My husband says that I'm the one who always finds bugs in and around the house because I'm the only one looking for them.
Well, that could be true... but if there was a scorpion or a beetle on either my husband's computer or the TV remote, then he'd be finding them also.
Thanksgiving morning.... and everything in the dining room was looking just beautiful... I was admiring the decorations and place settings on the table and my eye happened to catch a teeny bit of movement in the curtains hanging in the archway between the dining room and the living room. I have two long panels of sheer silk and brocade curtains in that archway, one on either side of the wide arch. They serve no other purpose other than to dress up a square open space between the two rooms and the design of the soft fabric looks very Victorian.

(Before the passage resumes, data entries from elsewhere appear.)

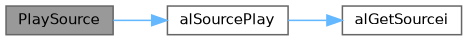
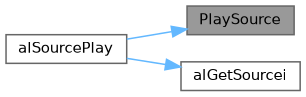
  digraph {
    rankdir=LR
    node [color=grey40 fillcolor=white fontname=Helvetica fontsize=10 shape=box style=filled]
    edge [color=steelblue1 fontname=Helvetica fontsize=10 labelfontname=Helvetica labelfontsize=10 style=solid]
    n1 [color=gray40 fillcolor=grey60 fontcolor=black height=0.2 label=PlaySource width=0.4]
    n2 [height=0.2 label=alSourcePlay width=0.4]
    n3 [height=0.2 label=alGetSourcei width=0.4]
-   n1 -> n2
+   n2 -> n1
    n2 -> n3
  }
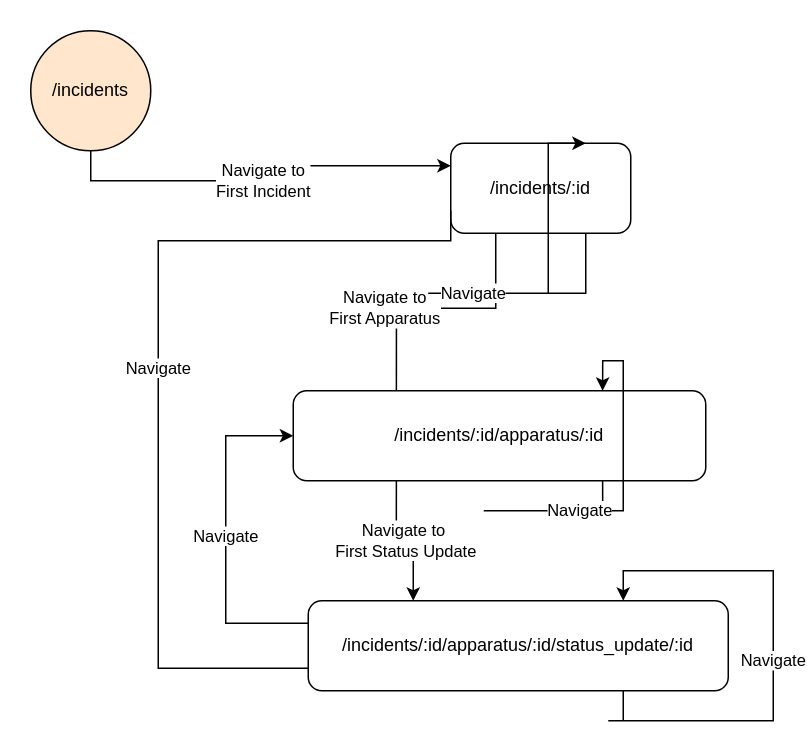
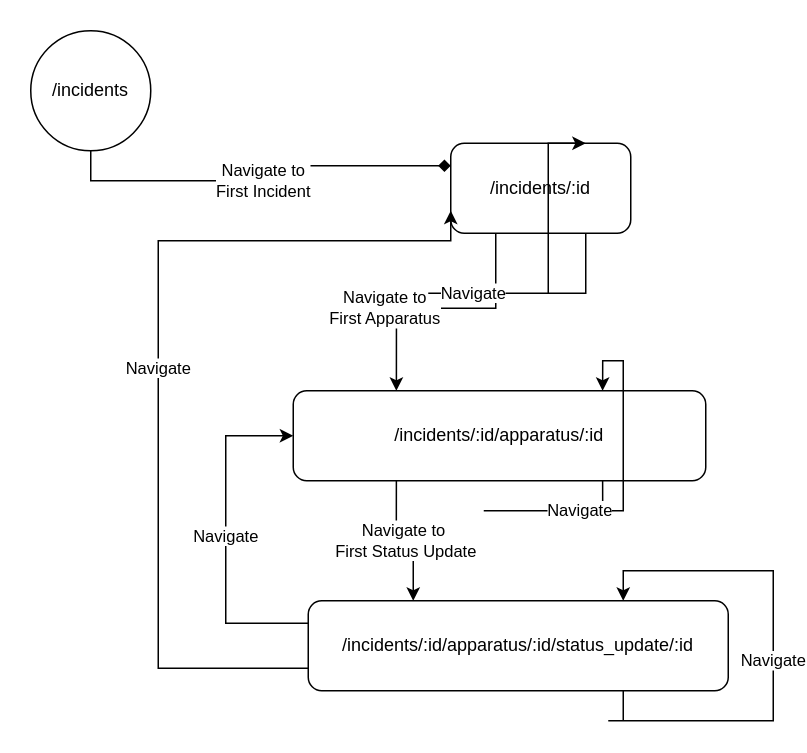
  <mxCell id="0" />
  <mxCell id="1" parent="0" />
- <mxCell id="2" value="Navigate to&lt;br&gt;First Apparatus" style="edgeStyle=orthogonalEdgeStyle;rounded=0;orthogonalLoop=1;jettySize=auto;html=1;entryX=0.25;entryY=0;entryDx=0;entryDy=0;exitX=0.25;exitY=1;exitDx=0;exitDy=0;endArrow=none;" edge="1" parent="1" source="3" target="8"><mxGeometry relative="1" as="geometry"><Array as="points"><mxPoint x="225" y="205" /><mxPoint x="238" y="205" /></Array></mxGeometry></mxCell>
+ <mxCell id="2" value="Navigate to&lt;br&gt;First Apparatus" style="edgeStyle=orthogonalEdgeStyle;rounded=0;orthogonalLoop=1;jettySize=auto;html=1;entryX=0.25;entryY=0;entryDx=0;entryDy=0;exitX=0.25;exitY=1;exitDx=0;exitDy=0;" edge="1" parent="1" source="3" target="8"><mxGeometry relative="1" as="geometry"><Array as="points"><mxPoint x="225" y="205" /><mxPoint x="238" y="205" /></Array></mxGeometry></mxCell>
  <mxCell id="3" value="/incidents/:id&lt;br&gt;" style="rounded=1;whiteSpace=wrap;html=1;" vertex="1" parent="1"><mxGeometry x="300" y="95" width="120" height="60" as="geometry" /></mxCell>
- <mxCell id="4" value="Navigate to&lt;br&gt;First Incident" style="edgeStyle=orthogonalEdgeStyle;rounded=0;orthogonalLoop=1;jettySize=auto;html=1;entryX=0;entryY=0.25;entryDx=0;entryDy=0;exitX=0.5;exitY=1;exitDx=0;exitDy=0;" edge="1" parent="1" source="5" target="3"><mxGeometry relative="1" as="geometry" /></mxCell>
- <mxCell id="5" value="/incidents" style="ellipse;whiteSpace=wrap;html=1;aspect=fixed;fillColor=#ffe6cc;" vertex="1" parent="1"><mxGeometry x="20" y="20" width="80" height="80" as="geometry" /></mxCell>
+ <mxCell id="4" value="Navigate to&lt;br&gt;First Incident" style="edgeStyle=orthogonalEdgeStyle;rounded=0;orthogonalLoop=1;jettySize=auto;html=1;entryX=0;entryY=0.25;entryDx=0;entryDy=0;exitX=0.5;exitY=1;exitDx=0;exitDy=0;endArrow=diamond;" edge="1" parent="1" source="5" target="3"><mxGeometry relative="1" as="geometry" /></mxCell>
+ <mxCell id="5" value="/incidents" style="ellipse;whiteSpace=wrap;html=1;aspect=fixed;" vertex="1" parent="1"><mxGeometry x="20" y="20" width="80" height="80" as="geometry" /></mxCell>
  <mxCell id="6" value="Navigate" style="edgeStyle=orthogonalEdgeStyle;rounded=0;orthogonalLoop=1;jettySize=auto;html=1;entryX=0.75;entryY=0;entryDx=0;entryDy=0;exitX=0.75;exitY=1;exitDx=0;exitDy=0;" edge="1" parent="1" source="3" target="3"><mxGeometry relative="1" as="geometry"><Array as="points"><mxPoint x="285" y="195" /><mxPoint x="365" y="195" /><mxPoint x="365" y="95" /><mxPoint x="285" y="95" /></Array></mxGeometry></mxCell>
  <mxCell id="7" value="Navigate to&amp;nbsp;&lt;br&gt;First Status Update" style="edgeStyle=orthogonalEdgeStyle;rounded=0;orthogonalLoop=1;jettySize=auto;html=1;entryX=0.25;entryY=0;entryDx=0;entryDy=0;exitX=0.25;exitY=1;exitDx=0;exitDy=0;" edge="1" parent="1" source="8" target="12"><mxGeometry relative="1" as="geometry" /></mxCell>
  <mxCell id="8" value="/incidents/:id/apparatus/:id" style="rounded=1;whiteSpace=wrap;html=1;" vertex="1" parent="1"><mxGeometry x="195" y="260" width="275" height="60" as="geometry" /></mxCell>
  <mxCell id="9" value="Navigate" style="edgeStyle=orthogonalEdgeStyle;rounded=0;orthogonalLoop=1;jettySize=auto;html=1;entryX=0.75;entryY=0;entryDx=0;entryDy=0;exitX=0.75;exitY=1;exitDx=0;exitDy=0;" edge="1" parent="1" source="8" target="8"><mxGeometry relative="1" as="geometry"><Array as="points"><mxPoint x="322" y="340" /><mxPoint x="415" y="340" /><mxPoint x="415" y="240" /><mxPoint x="322" y="240" /></Array></mxGeometry></mxCell>
  <mxCell id="10" value="Navigate" style="edgeStyle=orthogonalEdgeStyle;rounded=0;orthogonalLoop=1;jettySize=auto;html=1;entryX=0;entryY=0.5;entryDx=0;entryDy=0;exitX=0;exitY=0.25;exitDx=0;exitDy=0;" edge="1" parent="1" source="12" target="8"><mxGeometry relative="1" as="geometry"><Array as="points"><mxPoint x="150" y="415" /><mxPoint x="150" y="290" /></Array></mxGeometry></mxCell>
- <mxCell id="11" value="Navigate" style="edgeStyle=orthogonalEdgeStyle;rounded=0;orthogonalLoop=1;jettySize=auto;html=1;entryX=0;entryY=0.75;entryDx=0;entryDy=0;exitX=0;exitY=0.75;exitDx=0;exitDy=0;endArrow=none;" edge="1" parent="1" source="12" target="3"><mxGeometry relative="1" as="geometry"><Array as="points"><mxPoint x="105" y="445" /><mxPoint x="105" y="160" /></Array></mxGeometry></mxCell>
+ <mxCell id="11" value="Navigate" style="edgeStyle=orthogonalEdgeStyle;rounded=0;orthogonalLoop=1;jettySize=auto;html=1;entryX=0;entryY=0.75;entryDx=0;entryDy=0;exitX=0;exitY=0.75;exitDx=0;exitDy=0;" edge="1" parent="1" source="12" target="3"><mxGeometry relative="1" as="geometry"><Array as="points"><mxPoint x="105" y="445" /><mxPoint x="105" y="160" /></Array></mxGeometry></mxCell>
  <mxCell id="12" value="/incidents/:id/apparatus/:id/status_update/:id" style="rounded=1;whiteSpace=wrap;html=1;" vertex="1" parent="1"><mxGeometry x="205" y="400" width="280" height="60" as="geometry" /></mxCell>
  <mxCell id="13" value="Navigate" style="edgeStyle=orthogonalEdgeStyle;rounded=0;orthogonalLoop=1;jettySize=auto;html=1;entryX=0.75;entryY=0;entryDx=0;entryDy=0;exitX=0.75;exitY=1;exitDx=0;exitDy=0;" edge="1" parent="1" source="12" target="12"><mxGeometry relative="1" as="geometry"><Array as="points"><mxPoint x="405" y="480" /><mxPoint x="515" y="480" /><mxPoint x="515" y="380" /><mxPoint x="405" y="380" /></Array></mxGeometry></mxCell>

What did not look very Victorian was the big scorpion that had found its way in-between the sheer silk and the brocade silk. I usually capture scorpions with the vacuum cleaner, but with those delicate curtains, that wasn't going to work. I got the dust-buster thing and slowly got the nozzle of it between the two layers of fabric......... and into the dust-buster went the scorpion. That stupid thing must have been half asleep because it didn't start running until it was whirling around in the canister of the dust-buster. If Black and Decker were to use this scorpion-capture method in their advertising, they'd be selling dust-busters all over the state of Texas. One thing you have to remember after the scorpion is sucked up into that canister--- you have to spray a bit of Raid into the nozzle to get the scorpion gasping for its last buggy breath.

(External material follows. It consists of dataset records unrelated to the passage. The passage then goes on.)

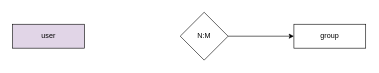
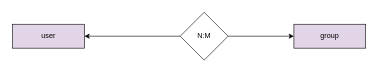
  <mxCell id="0" />
  <mxCell id="1" parent="0" />
+ <mxCell id="2" style="edgeStyle=orthogonalEdgeStyle;rounded=0;orthogonalLoop=1;jettySize=auto;html=1;exitX=0;exitY=0.5;exitDx=0;exitDy=0;entryX=1;entryY=0.5;entryDx=0;entryDy=0;" edge="1" parent="1" source="4" target="5"><mxGeometry relative="1" as="geometry" /></mxCell>
  <mxCell id="3" style="edgeStyle=orthogonalEdgeStyle;rounded=0;orthogonalLoop=1;jettySize=auto;html=1;exitX=1;exitY=0.5;exitDx=0;exitDy=0;entryX=0;entryY=0.5;entryDx=0;entryDy=0;" edge="1" parent="1" source="4" target="6"><mxGeometry relative="1" as="geometry" /></mxCell>
  <mxCell id="4" value="N:M" style="rhombus;whiteSpace=wrap;html=1;" vertex="1" parent="1"><mxGeometry x="300" y="20" width="80" height="80" as="geometry" /></mxCell>
  <mxCell id="5" value="user" style="rounded=0;whiteSpace=wrap;html=1;fillColor=#e1d5e7;" vertex="1" parent="1"><mxGeometry x="20" y="40" width="120" height="40" as="geometry" /></mxCell>
- <mxCell id="6" value="group" style="rounded=0;whiteSpace=wrap;html=1;" vertex="1" parent="1"><mxGeometry x="490" y="40" width="120" height="40" as="geometry" /></mxCell>
+ <mxCell id="6" value="group" style="rounded=0;whiteSpace=wrap;html=1;fillColor=#e1d5e7;" vertex="1" parent="1"><mxGeometry x="490" y="40" width="120" height="40" as="geometry" /></mxCell>
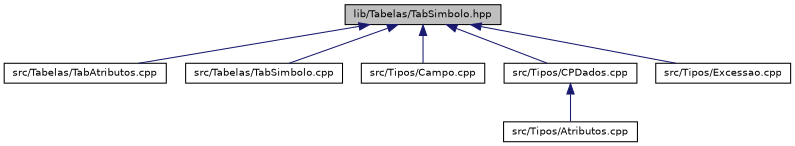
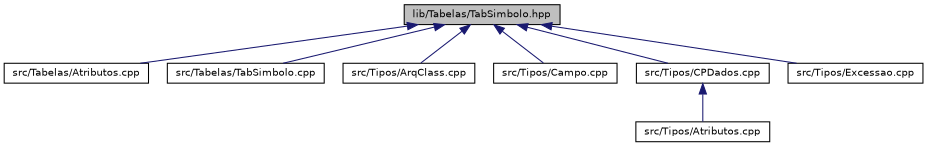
  digraph {
    node [color=black fillcolor=white fontname=Helvetica fontsize=10 shape=record style=filled]
    edge [color=midnightblue dir=back fontname=Helvetica fontsize=10 labelfontname=Helvetica labelfontsize=10 style=solid]
    n1 [fillcolor=grey75 fontcolor=black height=0.2 label="lib/Tabelas/TabSimbolo.hpp" width=0.4]
-   n2 [height=0.2 label="src/Tabelas/TabAtributos.cpp" width=0.4]
+   n2 [height=0.2 label="src/Tabelas/Atributos.cpp" width=0.4]
    n3 [height=0.2 label="src/Tabelas/TabSimbolo.cpp" width=0.4]
+   n4 [height=0.2 label="src/Tipos/ArqClass.cpp" width=0.4]
    n5 [height=0.2 label="src/Tipos/Campo.cpp" width=0.4]
    n6 [height=0.2 label="src/Tipos/CPDados.cpp" width=0.4]
    n7 [height=0.2 label="src/Tipos/Excessao.cpp" width=0.4]
    n8 [height=0.2 label="src/Tipos/Atributos.cpp" width=0.4]
    n1 -> n2
    n1 -> n3
+   n1 -> n4
    n1 -> n5
    n1 -> n6
    n1 -> n7
    n6 -> n8
  }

The other bug is a polka-dotted beetle of some sort that is right now somewhere in the live Christmas tree that's sitting in the corner of our dining room. We bought the tree this morning at Home Depot... lovely Frazier Fir, perfectly shaped from the bottom branches to the very top that's nearly touching the ceiling. My husband was securing the tree into the stand while I was holding onto the trunk of the tree to keep it steady... and that's when I saw the beetle, crawling on my wrist.

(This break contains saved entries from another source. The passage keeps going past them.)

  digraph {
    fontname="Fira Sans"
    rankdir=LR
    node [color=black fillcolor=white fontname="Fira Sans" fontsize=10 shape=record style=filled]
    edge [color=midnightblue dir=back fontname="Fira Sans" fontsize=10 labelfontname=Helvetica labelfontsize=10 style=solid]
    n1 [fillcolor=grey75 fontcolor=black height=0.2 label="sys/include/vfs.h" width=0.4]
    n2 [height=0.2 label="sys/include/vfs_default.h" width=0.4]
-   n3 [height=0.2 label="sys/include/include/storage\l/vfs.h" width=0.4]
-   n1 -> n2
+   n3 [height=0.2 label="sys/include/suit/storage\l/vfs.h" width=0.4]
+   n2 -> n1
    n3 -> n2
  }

Of course I screamed a little first, just out of surprise, then I flicked my hand to get it off of my wrist, and into the tree it went..... this slow-moving polka-dotted square-shaped, flat little bug. I don't know if it's in the beetle family or not, but whatever it is, it's still in the tree. I thought of spraying the Christmas tree with Raid, but who knows if that would hurt the tree that we just paid $70 for. Better to let the bug find a comfy branch of the tree and settle in.... and I'm hoping that it doesn't find its way onto the dining room table during the next Waldorf Wednesday tea party.
Bugs. Insects. Crawling, creepy little things. The entire state of Texas was built on an enormous ant hill and is and forever will be protected by mega-armies of six- and eight-legged soldiers.